I and many others were originally attracted to anarchism not because we were looking to satiate some hunger for the participatory delusion / commodity known as “community”, but as a ray of absolute resistance against the fundamentally sociopathic and nihilistic social norms of our world. Against an omnipresent foul fog that burns our lungs and seeks to settle deep into our skin.
For us Anarchism has always first, foremost, and at root, presented itself as a sharp critique of this rampantly common and pedestrian perspective, this staunch belief in immediatism and the irrelevance or nonexistence of universals or solids of any form of truly persuasive arguments that might be found–this assumption of the uniform arbitrariness and futility of vigilant investigation beyond one’s momentary or happenstance motivations–that infests every abuser, every conman, every social capitalist, every creep, every rapist.

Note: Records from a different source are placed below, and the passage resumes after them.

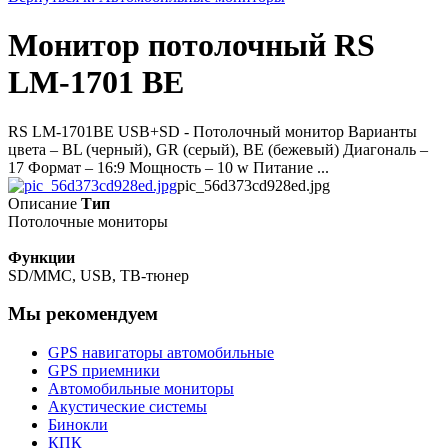
Монитор потолочный RS
LM-1701 BE
RS LM-1701BE USB+SD - Потолочный монитор Варианты
цвета – BL (черный), GR (серый), BE (бежевый) Диагональ –
17 Формат – 16:9 Мощность – 10 w Питание ...
pic_56d373cd928ed.jpg
Описание
Тип
Потолочные мониторы
Функции
SD/MMC, USB, ТВ-тюнер
Мы рекомендуем
GPS навигаторы автомобильные
GPS приемники
Автомобильные мониторы
Акустические системы
Бинокли
КПК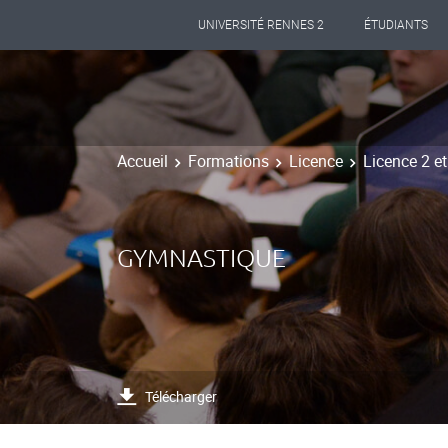
UNIVERSITÉ RENNES 2
ÉTUDIANTS
Accueil
Formations
Licence
Licence 2 e
GYMNASTIQUE
Télécharger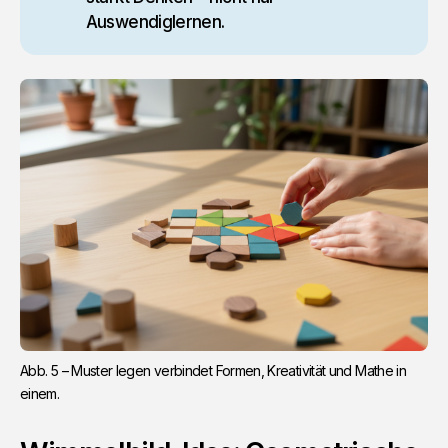
Auswendiglernen.
Abb. 5 – Muster legen verbindet Formen, Kreativität und Mathe in 
einem.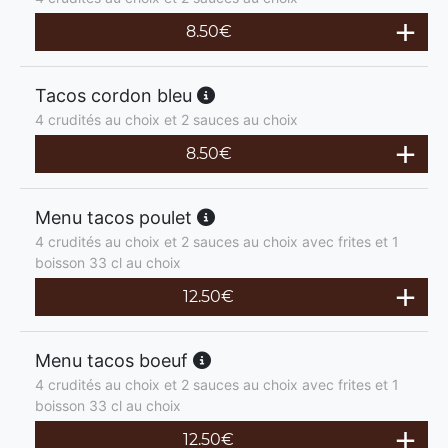
8.50
€
Tacos cordon bleu
4 crudités au choix et 2 sauces au choix
8.50
€
Menu tacos poulet
4 crudités au choix et 2 sauces au choix avec frites et 1
boisson 33 cl au choix
12.50
€
Menu tacos boeuf
4 crudités au choix et 2 sauces au choix avec frites et 1
boisson 33 cl au choix
12.50
€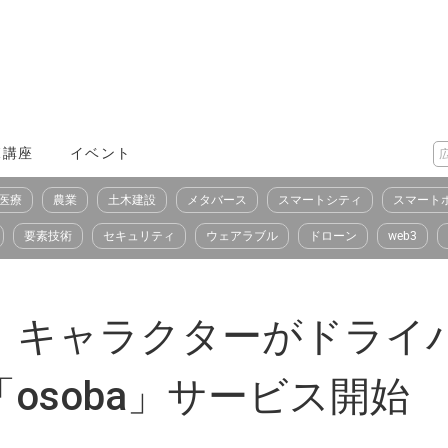
X講座
イベント
医療
農業
土木建設
メタバース
スマートシティ
スマート
要素技術
セキュリティ
ウェアラブル
ドローン
web3
、キャラクターがドライ
「osoba」サービス開始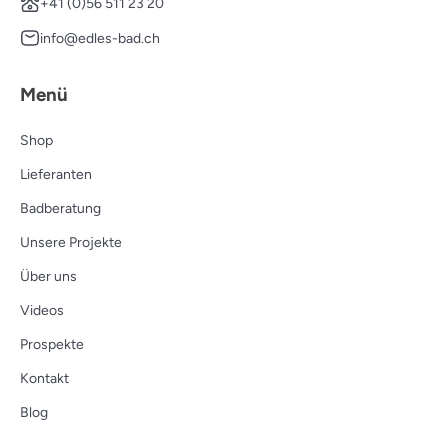
+41 (0)56 511 23 20
info@edles-bad.ch
Menü
Shop
Lieferanten
Badberatung
Unsere Projekte
Über uns
Videos
Prospekte
Kontakt
Blog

Our anarchism represents a break with this, it is the cry that an-archy is possible, even considerable, that we need not reassign the term like so much litter to denote merely diffuse, local and personal archies. That we need not embrace the orwellian framework in which anarchy is the same shit, only more locally responsive. It is the declaration that there is a substantive differentiation to be found between the ideologies or psychologies of constraint and those of richer, wider engagement, of more expansive identity and compassion. And that the latter is ultimately more attractive than the former. That we need not shy away from reality or lower our gaze in furtive dejection to our immediate trappings, to mere fleeting impressions of love and resistance, to aesthetics rather than anything of consequence.
Such an anarchism is an unraveling of the very fabric of power relations that bind almost every society on earth. And critically: there is no scale at which it does not apply.
That big showy tangles of power must also be dissolved is but a trivial ramification, it is no more representative of the anarchist break than any other shift or twist in the fabric of power relations. Nor can our break be characterized by a brief or local loosening of the weave. The break anarchism signifies is not with the particularities of the west, or of civilization, it goes far far deeper than that.
Why do we throw ourselves on bombs or strap bombs on ourselves to save others? These are not superficial feelings, they are not socialized happenstance or quirk of birth. These are conclusions those who are radical in their investigations, their vigilant explorations, find themselves drawn to. As radicals we never allow ourselves to be satisfied with hazy mystical simplified abstractions and spooks like “friendship” rather than concrete realities and dynamics of thought and action. Or wander in circles, adding contextual complications but not even attempting to weigh, reorganize or sort through them. Relishing the self-created maze of notes upon notes and so never attempting to isolate the deeper patterns or consistencies.
The narrative of opposition to “big-thinking” is at its core just a kind of smug pride in timidity, of ritualized fear and comfortable despair. “We have not won in a few scant iterations of history and this is proof that we will lose.” “Some people tried thinking and look at where that inevitably led.” It’s the instinctive recoil of the traumatized animal. A sense that “when the stakes go up we dare not rise to compete.” And at its core it swallows and preserves every nihilistic assumption at the core of our sociopathic society. One might be able to relate to the mewling slave repeating “might makes right” like a prayer of absolution, having internalized the masters’ intellectual laziness, but one should never join them.
Let us never forget that coffins are made “human sized”; our lives should be bigger than them.